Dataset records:

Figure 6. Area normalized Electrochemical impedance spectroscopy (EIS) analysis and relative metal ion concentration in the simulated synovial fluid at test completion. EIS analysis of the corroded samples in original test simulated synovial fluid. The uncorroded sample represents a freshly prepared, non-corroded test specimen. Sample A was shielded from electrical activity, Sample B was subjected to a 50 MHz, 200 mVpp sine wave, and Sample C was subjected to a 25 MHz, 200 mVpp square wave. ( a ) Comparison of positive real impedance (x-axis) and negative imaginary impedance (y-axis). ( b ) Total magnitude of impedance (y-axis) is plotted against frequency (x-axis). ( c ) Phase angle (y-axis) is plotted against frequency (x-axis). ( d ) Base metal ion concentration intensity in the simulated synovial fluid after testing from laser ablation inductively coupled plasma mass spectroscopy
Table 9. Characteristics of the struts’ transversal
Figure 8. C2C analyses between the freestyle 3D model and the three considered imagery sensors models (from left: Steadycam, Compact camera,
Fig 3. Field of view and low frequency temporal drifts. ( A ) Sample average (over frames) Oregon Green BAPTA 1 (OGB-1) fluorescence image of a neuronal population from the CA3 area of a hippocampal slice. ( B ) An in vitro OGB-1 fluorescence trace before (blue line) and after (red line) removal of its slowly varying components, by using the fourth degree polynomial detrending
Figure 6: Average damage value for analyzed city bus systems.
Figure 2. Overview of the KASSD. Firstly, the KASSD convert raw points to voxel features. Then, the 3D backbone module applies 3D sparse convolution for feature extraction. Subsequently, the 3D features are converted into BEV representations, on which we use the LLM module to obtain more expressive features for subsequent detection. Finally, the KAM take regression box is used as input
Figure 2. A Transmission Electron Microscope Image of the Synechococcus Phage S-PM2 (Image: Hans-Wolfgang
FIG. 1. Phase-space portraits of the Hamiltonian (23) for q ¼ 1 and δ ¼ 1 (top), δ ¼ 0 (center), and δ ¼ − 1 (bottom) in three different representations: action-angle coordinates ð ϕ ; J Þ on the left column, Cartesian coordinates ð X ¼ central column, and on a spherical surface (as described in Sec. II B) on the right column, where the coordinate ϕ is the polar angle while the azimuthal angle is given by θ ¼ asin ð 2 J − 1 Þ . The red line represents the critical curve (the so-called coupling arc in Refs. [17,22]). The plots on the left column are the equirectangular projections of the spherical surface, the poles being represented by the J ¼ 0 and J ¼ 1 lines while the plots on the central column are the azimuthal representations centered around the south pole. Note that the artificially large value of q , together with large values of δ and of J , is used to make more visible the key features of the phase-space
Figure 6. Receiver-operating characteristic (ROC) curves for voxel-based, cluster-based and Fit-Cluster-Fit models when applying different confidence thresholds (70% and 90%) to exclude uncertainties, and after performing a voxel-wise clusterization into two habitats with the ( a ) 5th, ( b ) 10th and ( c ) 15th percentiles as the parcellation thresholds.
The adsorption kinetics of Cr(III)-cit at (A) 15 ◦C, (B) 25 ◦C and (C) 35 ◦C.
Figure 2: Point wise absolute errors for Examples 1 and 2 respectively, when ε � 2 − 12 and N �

> **The task**
Please retype the records above starting with the line that contains "Figure 6. Receiver-operating" and stopping after the last line, changing nothing.

> **Response box**
Figure 6. Receiver-operating characteristic (ROC) curves for voxel-based, cluster-based and Fit-Cluster-Fit models when applying different confidence thresholds (70% and 90%) to exclude uncertainties, and after performing a voxel-wise clusterization into two habitats with the ( a ) 5th, ( b ) 10th and ( c ) 15th percentiles as the parcellation thresholds.
The adsorption kinetics of Cr(III)-cit at (A) 15 ◦C, (B) 25 ◦C and (C) 35 ◦C.
Figure 2: Point wise absolute errors for Examples 1 and 2 respectively, when ε � 2 − 12 and N �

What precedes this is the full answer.